All of this looks very different from class templates, where the types must be given explicitly (only sometimes true as of C++17) and they are used verbatim in the template (as you said).
But consider the partial specializations again:
template<class>
struct A; // undefined
template<class T>
struct A<T*> { /* ... */ }; // #1
template<class T,class U>
struct A<std::pair<T,U>> { /* ... */ }; // #2
These are completely isomorphic to the (unrelated) function templates value_assign and accept_pair respectively.
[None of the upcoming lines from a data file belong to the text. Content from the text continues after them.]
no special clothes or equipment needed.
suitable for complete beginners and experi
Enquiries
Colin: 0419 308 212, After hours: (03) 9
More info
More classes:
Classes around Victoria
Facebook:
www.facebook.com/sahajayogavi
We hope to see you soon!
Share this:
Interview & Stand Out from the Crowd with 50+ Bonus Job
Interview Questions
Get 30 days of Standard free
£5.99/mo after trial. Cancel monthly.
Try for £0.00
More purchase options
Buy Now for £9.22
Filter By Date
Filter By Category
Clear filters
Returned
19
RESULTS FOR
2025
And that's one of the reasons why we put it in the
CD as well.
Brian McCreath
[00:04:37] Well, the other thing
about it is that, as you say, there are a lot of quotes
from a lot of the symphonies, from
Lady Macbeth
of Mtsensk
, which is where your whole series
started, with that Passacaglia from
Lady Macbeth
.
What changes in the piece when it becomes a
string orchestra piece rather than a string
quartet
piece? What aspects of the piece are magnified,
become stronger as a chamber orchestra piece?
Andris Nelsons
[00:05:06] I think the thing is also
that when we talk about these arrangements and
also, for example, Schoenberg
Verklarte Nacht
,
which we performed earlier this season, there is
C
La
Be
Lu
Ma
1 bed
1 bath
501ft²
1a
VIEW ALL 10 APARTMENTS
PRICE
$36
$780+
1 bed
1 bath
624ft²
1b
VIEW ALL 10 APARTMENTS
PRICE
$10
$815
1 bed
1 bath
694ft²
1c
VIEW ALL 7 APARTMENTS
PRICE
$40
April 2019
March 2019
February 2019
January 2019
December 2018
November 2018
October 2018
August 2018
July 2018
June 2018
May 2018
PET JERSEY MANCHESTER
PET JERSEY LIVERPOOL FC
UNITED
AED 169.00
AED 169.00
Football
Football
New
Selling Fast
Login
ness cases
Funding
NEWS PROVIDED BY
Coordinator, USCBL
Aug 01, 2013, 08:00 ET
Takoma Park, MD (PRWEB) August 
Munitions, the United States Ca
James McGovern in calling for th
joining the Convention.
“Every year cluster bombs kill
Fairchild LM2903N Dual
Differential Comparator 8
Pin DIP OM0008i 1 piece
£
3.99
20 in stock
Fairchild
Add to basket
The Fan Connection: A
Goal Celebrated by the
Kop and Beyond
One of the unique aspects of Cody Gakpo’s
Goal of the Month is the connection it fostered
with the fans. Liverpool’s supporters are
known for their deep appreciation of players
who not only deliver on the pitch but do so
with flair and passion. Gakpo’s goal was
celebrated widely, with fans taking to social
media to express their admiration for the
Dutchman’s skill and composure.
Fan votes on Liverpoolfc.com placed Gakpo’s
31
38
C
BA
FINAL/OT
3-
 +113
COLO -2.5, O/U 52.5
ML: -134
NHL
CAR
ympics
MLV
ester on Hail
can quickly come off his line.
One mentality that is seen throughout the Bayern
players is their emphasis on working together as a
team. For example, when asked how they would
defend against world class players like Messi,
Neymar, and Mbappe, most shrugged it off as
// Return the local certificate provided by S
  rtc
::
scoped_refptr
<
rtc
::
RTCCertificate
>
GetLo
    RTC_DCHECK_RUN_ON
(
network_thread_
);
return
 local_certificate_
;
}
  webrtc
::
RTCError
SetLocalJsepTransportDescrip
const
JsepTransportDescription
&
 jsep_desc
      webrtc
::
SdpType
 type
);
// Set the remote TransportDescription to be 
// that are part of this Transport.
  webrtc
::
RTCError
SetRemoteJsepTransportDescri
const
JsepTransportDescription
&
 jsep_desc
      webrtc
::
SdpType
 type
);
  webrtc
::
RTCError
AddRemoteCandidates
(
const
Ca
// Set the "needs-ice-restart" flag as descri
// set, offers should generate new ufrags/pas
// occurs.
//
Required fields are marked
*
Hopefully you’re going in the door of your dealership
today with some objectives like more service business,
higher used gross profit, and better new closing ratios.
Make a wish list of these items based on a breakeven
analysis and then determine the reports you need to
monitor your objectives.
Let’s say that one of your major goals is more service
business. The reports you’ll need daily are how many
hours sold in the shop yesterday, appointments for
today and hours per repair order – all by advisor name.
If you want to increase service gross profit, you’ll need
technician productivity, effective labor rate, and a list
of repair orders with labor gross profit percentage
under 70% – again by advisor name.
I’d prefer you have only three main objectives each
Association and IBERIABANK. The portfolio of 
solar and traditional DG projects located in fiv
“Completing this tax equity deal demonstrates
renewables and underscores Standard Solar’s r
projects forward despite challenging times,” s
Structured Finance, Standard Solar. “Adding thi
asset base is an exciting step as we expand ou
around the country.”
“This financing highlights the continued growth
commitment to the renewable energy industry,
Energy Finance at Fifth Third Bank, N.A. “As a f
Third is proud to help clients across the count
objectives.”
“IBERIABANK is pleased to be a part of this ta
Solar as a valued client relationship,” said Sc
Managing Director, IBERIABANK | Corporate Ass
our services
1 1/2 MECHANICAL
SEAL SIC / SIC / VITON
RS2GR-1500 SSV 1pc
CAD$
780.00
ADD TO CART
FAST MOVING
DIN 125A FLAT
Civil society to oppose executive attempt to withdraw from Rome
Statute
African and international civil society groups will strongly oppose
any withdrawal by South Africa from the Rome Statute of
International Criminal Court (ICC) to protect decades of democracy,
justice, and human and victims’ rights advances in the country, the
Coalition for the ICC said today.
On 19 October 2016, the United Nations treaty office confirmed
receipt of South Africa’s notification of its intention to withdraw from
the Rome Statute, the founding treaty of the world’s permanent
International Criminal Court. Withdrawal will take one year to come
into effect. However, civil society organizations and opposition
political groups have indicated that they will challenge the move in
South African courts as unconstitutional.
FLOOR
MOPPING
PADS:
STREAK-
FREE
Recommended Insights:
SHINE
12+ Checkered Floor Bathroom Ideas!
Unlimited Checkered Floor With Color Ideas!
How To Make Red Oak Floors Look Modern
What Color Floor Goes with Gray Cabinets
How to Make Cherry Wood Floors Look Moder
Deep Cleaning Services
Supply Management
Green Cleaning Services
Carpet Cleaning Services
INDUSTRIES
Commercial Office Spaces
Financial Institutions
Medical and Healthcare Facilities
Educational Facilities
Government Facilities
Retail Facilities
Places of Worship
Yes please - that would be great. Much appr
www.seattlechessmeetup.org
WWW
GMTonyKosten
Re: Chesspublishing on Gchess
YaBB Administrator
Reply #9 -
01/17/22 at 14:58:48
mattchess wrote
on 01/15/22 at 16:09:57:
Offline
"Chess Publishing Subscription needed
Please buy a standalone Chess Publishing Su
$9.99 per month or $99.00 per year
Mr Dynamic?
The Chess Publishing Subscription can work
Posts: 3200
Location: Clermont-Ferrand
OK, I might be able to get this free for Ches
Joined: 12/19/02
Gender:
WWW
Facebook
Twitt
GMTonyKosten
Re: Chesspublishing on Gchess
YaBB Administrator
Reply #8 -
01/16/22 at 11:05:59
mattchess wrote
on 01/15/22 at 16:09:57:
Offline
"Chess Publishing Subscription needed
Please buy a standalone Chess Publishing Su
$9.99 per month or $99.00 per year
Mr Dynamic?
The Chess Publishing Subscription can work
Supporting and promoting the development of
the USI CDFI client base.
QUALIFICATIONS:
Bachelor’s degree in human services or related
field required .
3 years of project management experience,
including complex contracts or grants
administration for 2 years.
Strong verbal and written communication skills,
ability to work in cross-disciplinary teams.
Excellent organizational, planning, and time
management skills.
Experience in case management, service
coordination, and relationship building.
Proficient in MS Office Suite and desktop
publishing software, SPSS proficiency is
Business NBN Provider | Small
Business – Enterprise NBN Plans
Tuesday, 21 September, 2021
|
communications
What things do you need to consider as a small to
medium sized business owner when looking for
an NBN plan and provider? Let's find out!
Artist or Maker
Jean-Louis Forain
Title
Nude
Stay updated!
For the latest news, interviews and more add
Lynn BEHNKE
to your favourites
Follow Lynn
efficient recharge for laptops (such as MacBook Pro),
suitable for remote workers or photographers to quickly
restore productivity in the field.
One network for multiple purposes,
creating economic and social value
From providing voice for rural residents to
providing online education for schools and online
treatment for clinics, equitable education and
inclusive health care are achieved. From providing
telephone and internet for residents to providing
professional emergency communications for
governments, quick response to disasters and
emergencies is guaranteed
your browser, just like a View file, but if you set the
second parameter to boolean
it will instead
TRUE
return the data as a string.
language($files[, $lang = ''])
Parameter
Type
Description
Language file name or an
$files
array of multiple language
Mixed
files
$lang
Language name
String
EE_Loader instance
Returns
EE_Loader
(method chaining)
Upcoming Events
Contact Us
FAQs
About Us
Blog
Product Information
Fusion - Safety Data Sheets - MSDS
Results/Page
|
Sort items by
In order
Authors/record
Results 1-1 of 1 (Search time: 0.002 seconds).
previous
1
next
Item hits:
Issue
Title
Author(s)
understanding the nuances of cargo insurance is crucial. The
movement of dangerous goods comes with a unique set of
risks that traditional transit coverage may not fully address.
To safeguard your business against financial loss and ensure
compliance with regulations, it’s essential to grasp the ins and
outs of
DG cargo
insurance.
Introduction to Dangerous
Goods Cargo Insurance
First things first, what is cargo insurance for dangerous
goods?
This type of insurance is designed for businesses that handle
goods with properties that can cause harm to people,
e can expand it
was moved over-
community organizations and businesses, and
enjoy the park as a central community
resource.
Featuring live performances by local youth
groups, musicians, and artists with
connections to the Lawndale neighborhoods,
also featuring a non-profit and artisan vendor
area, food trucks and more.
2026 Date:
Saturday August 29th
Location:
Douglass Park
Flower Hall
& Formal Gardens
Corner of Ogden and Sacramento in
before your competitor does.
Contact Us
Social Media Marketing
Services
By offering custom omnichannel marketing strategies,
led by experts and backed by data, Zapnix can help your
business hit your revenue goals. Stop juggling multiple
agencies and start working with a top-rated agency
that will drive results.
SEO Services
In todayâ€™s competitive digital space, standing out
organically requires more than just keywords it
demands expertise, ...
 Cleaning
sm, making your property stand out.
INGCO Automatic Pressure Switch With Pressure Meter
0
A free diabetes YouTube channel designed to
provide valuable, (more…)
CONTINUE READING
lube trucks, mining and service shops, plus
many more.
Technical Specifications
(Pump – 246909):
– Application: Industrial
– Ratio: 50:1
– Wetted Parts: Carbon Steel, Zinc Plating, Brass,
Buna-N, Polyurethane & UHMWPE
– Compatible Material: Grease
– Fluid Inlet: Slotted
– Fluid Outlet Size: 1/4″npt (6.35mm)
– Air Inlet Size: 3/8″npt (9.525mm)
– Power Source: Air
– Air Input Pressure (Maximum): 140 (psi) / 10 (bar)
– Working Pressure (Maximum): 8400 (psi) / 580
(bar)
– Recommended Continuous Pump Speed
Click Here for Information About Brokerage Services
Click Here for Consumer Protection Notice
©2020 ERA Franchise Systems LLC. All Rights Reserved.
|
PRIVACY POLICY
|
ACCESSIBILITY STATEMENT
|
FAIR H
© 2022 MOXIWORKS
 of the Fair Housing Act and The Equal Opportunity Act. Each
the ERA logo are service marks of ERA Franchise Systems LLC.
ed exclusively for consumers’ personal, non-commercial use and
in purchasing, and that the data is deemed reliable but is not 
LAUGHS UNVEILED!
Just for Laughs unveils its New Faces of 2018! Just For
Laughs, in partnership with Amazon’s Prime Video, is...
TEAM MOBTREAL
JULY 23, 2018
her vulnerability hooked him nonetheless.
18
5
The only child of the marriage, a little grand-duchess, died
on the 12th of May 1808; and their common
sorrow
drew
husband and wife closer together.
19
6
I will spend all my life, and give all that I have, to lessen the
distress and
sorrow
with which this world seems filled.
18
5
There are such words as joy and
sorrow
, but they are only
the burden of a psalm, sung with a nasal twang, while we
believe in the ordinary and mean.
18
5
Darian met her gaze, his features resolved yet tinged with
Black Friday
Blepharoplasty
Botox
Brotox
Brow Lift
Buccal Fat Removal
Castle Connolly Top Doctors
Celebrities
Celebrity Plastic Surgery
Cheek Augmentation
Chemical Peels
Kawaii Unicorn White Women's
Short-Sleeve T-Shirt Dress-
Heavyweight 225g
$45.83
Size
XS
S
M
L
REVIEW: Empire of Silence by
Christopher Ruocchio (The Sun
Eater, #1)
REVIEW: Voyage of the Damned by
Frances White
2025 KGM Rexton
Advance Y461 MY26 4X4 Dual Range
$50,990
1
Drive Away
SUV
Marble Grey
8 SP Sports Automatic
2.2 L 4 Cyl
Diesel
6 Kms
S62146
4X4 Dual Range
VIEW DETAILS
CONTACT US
We do have to write, for example, A<int*> to use #1; but this is simply analogous to calling value_assign(&i): in particular, the template arguments are still deduced, only this time from the explicitly-specified type int* rather than from the type of the expression &i. (Because even supplying explicit template arguments requires deduction, a partial specialization must support deducing its template arguments.)
#2 again illustrates the idea that the number of types is not conserved in this process: this should help break the false impression that "the template parameter" should continue to refer to "the type supplied". As such, partial specializations do not merely claim a (generally unbounded) set of template arguments: they interpret them.
Yet another similarity: the choice among multiple partial specializations of the same class template is exactly the same as that for discarding less-specific function templates when they are overloaded. (However, since overload resolution does not occur in the partial specialization case, this process must get rid of all but one candidate there.)